I’ve gone right off wine, something to do with the menopause, but the good news is I’ve discovered gin, which coincides with something of a revival in artisan gin appreciation. We wrote about the delightful Sipsmith London Gin distillery here and since then I’ve been trying a few more gins and developing something of a cocktail habit. Then there’s the new Gin&It, a quarterly magazine celebrating all things gin-ish (as well as other drinks) from the team behind Fire & Knives which has just launched its second edition this week.
To be brutally honest, at first I wasn’t sure there was a whole lot of difference between a bulk-produced gin like Gordon’s or Beefeater and one of the more artisanal small-batch gins such as Sacred or Sipsmith, but the love that goes into the process with the small, copper-still-using gin houses (just take a look at the Sipsmith website, they look nuts) and the use of new botanical mixes makes it hard to resist.
But sip these new gins on their own and the difference is very distinct. Appreciating artisan gin isn’t a long way from loving beautiful perfume or enjoying cooking, the more you learn about the quality and more interesting mixes, the better it all gets.
I have fallen for The Botanist gin because the description claims that the normal aromatics of gin production “are augmented with a heady harvest of 22 wild, native island botanicals, hand-picked by expert foragers from the windswept hills, peat bogs and atlantic shores of the Hebridean island of Islay“. I mean, doesn’t that sound great? It also comes in a beautiful bottle you’ll want to keep (I have washing-up liquid in mine now).
Another new Scottish gin is Caorunn, made in Balmenach distillery in Cromdale, it’s has a crisp fruityness and it’s suggested you add a slice of red apple to your G&T instead of lemon to bring out the flavour. While in New York recently I picked up some Brooklyn made Greenhook gin, which is made under a mercury vacuum (no idea) and tastes rich and almost sweet. Again, all come in beautiful bottles.
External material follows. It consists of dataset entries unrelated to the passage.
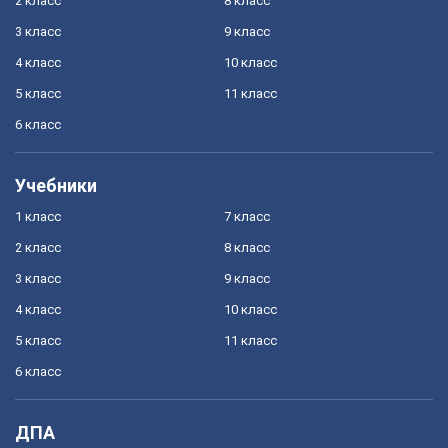
2 класс
8 класс
3 класс
9 класс
4 класс
10 класс
5 класс
11 класс
6 класс
Учебники
1 класс
7 класс
2 класс
8 класс
3 класс
9 класс
4 класс
10 класс
5 класс
11 класс
6 класс
ДПА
It was while in New York I discovered that the coolest cocktail bar mixologists infuse their own gins with secret recipes to make the cocktails that little bit special. If you are heading to NYC anytime soon, I suggest you ditch the shopping and head to my favourite cocktail bar in the world, a hidden speakeasy called Angels’ Share where the intensely committed Japanese staff have unmarked bottles of amazing gins infused with magic, which make extraordinary cocktails (order a Mack the Knife). And while at the equally fabulous Employees Only I had a delicious lavender cocktail (well more than one actually) that claimed to have infused the gin with lavender flowers.
I can do this at home, I thought, slightly blurr-ily.
And it turns out that its not that hard to dabble in a little personalisation of your own. I reproduced the lavender-infused gin using Gordon’s (for its cleaner base) and 4 tablespoons of lavender flowers (bought here) and my water jug that’s got an internal filter. It doesn’t take long -I left it to infuse for about five hours, by which time it went a beautiful pinky-brown and smelled distinctly floral.
Once you’ve done this, you are ready to make my version of the Employee’s Only lavender martini, which is
1 oz lavender infused gin
1/2 oz white vermouth (I use Lilet)
1/2 oz Cointreau.
Shake hard over ice and decorate with a sprig of clean lavender.
Of course a simple G&T made from it is also fabulous. I’ve also tried infusing gin with tea (earl grey works nicely) and orange zest and a cinnamon stick (enlivens a negroni) and it’s very satisfying.
If all this seems too hard, you could always just head to Floral Street in Covent Garden this week, where Tanqueray gin is hosting a pop up cocktail bar for three days from 26th March, presumably as preparation for the Easter holiday weekend. I’ve not really drunk much Tanqueray, so see you there?